The many critics of HB 1355 have claimed that the law is a concerted “voter suppression” effort aimed at hindering access to the polls for minorities, students and low-income voters during the 2012 election.
Because the state of Florida has five counties (Collier, Hardee, Hendry, Hillsborough and Monroe) that require federal preclearance for any new elections laws impacting minorities, the U.S. Department of Justice was originally supposed to investigate some of the more controversial aspects of the law. Approval for these counties is mandated by Section 5 of the Voting Rights Act of 1965.
This past August, Florida Secretary of State Kurt Browning withdrew some of the more controversial portions of the bill from review by the Department of Justice. Instead, a court panel in Washington, D.C. will decide whether the four provisions– which place onerous restrictions on third-party voter registration drives, shorten the “shelf life” of signatures collected for ballot initiatives, complicate the process by which voters may change their registered addresses on election day and reduce the number of early voting days– violate the voting rights of minorities.
Browning also filed a lawsuit against the federal government claiming that Section 5′s federal preclearance mandate was “unconstitutional.” Despite the state’s continued pushback of the federal government, the DOJ announced this past week that it wanted to be included in the process of approving the state’s controversial law.
The American Civil Liberties Union of Florida, one of the interveners in the D.C. court case, explained in a statement this past weekend that the DOJ “and the other parties filed a Joint Status Report in the federal district court in the District of Columbia,” seeking a review of those controversial provisions.
According to the group:
In the status report, the DOJ took the position that Florida has not met its burden of proof on two of the most visible and repressive portions of the new law: 1) The reduction in the number of allowed days of early voting including a ban on early voting on the Sunday before Election Day and 2) New registration policies, fines and other requirements on groups and individuals conducting voter registration activities.
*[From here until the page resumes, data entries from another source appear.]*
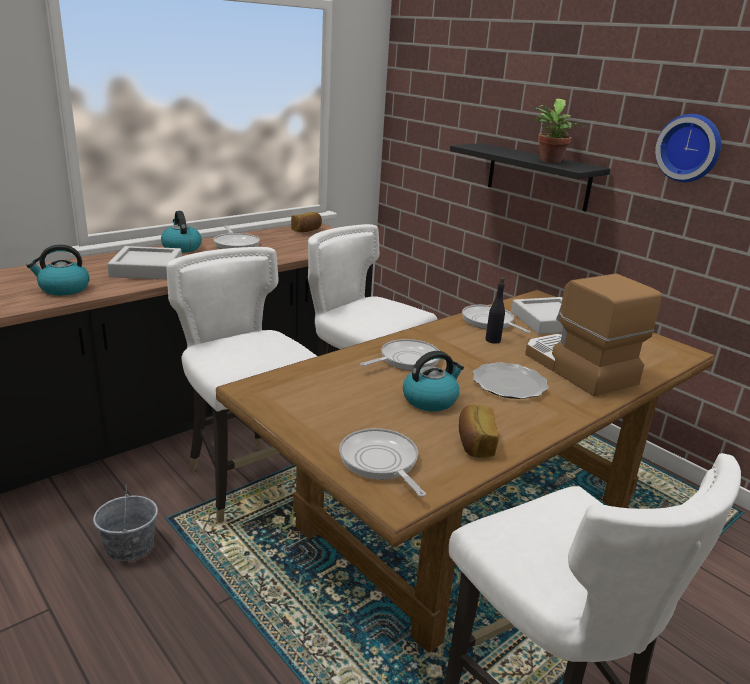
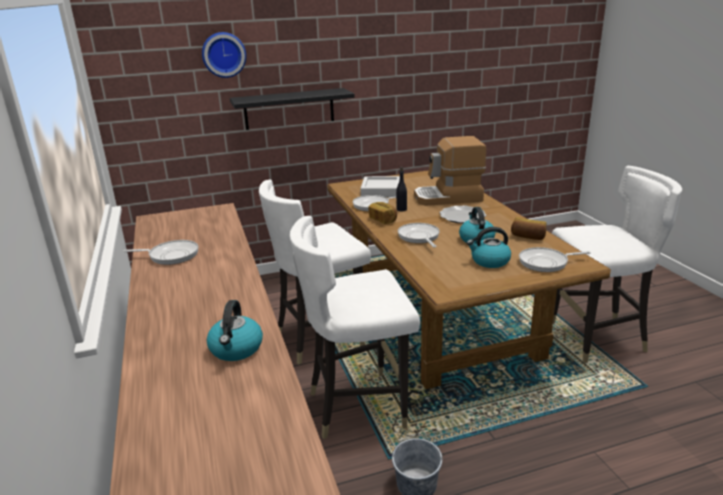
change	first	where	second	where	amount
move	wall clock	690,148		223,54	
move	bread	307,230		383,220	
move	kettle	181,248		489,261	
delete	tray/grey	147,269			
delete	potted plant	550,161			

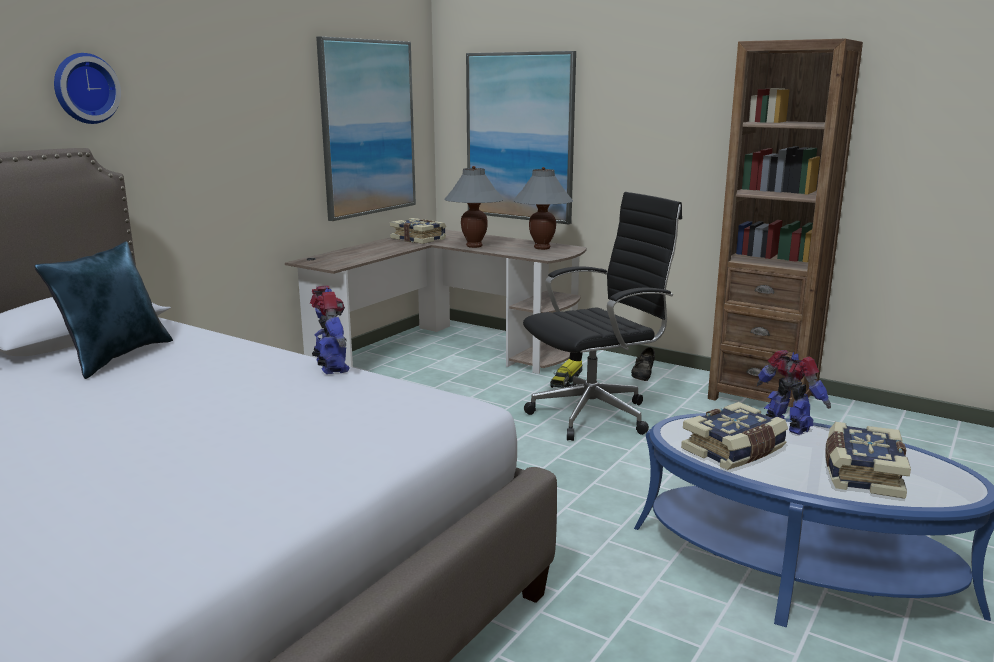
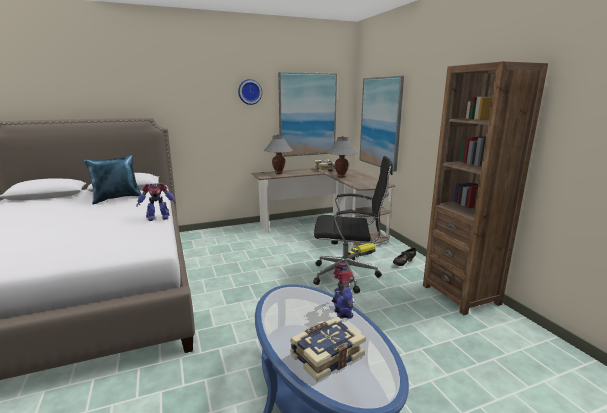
change	first	where	second	where	amount
rotate	toy robot	331,367		158,218	60 degrees clockwise
move	wall clock	84,88		249,92	
move	table lamp/grey	542,248		279,173	
delete	book	734,451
Also in the report, the DOJ took the position that Florida had satisfied its burden of proof regarding the provision which reduced the viability of signatures on initiative petitions from four years to two years. DOJ is still evaluating the final provision of the Voter Suppression Act under review by the court – the requirement that voters who move between counties and wish to change their address at the polls must vote by provisional ballot.
Ultimately, the D.C. court, not the DOJ, will rule on whether Florida’s law violates the Voting Rights Act.
Howard Simon, the executive director of the ACLU of Florida, said in a statement that it is unsurprising that the DOJ has publicly expressed concerns over Florida’s law and is now attempting to intervene.
“No one, including Governor Scott, should be surprised that the Department of Justice has determined that key provisions of the Voter Suppression Act of 2011 can make it harder to register to vote and harder to vote,” Simon said. “The ACLU and others have said that to the Legislature, to the Secretary of State, to the U.S. Senate, to the Justice Department and to three different federal courts.”
“Preventing state officials from implementing laws that violate the fundamental rights of its citizens is precisely the historic responsibility of the federal government and the federal courts – it’s why we have a federal Voting Rights Act. We hope the federal court in Washington will agree that these parts of the law will roll back voting rights in Florida,” Simon said in a statement this past weekend.
A court in Tallahassee is also currently considering a challenge to the law by the League of Women Voters of Florida, Rock the Vote, Florida PIRG, and others. The groups filed a lawsuit this past December charging that the law “unconstitutionally and unlawfully burdens their efforts, and the efforts of other individuals and community-based groups, to encourage civic engagement and democratic participation by assisting Florida citizens in registering to vote and exercising their fundamental right to vote.”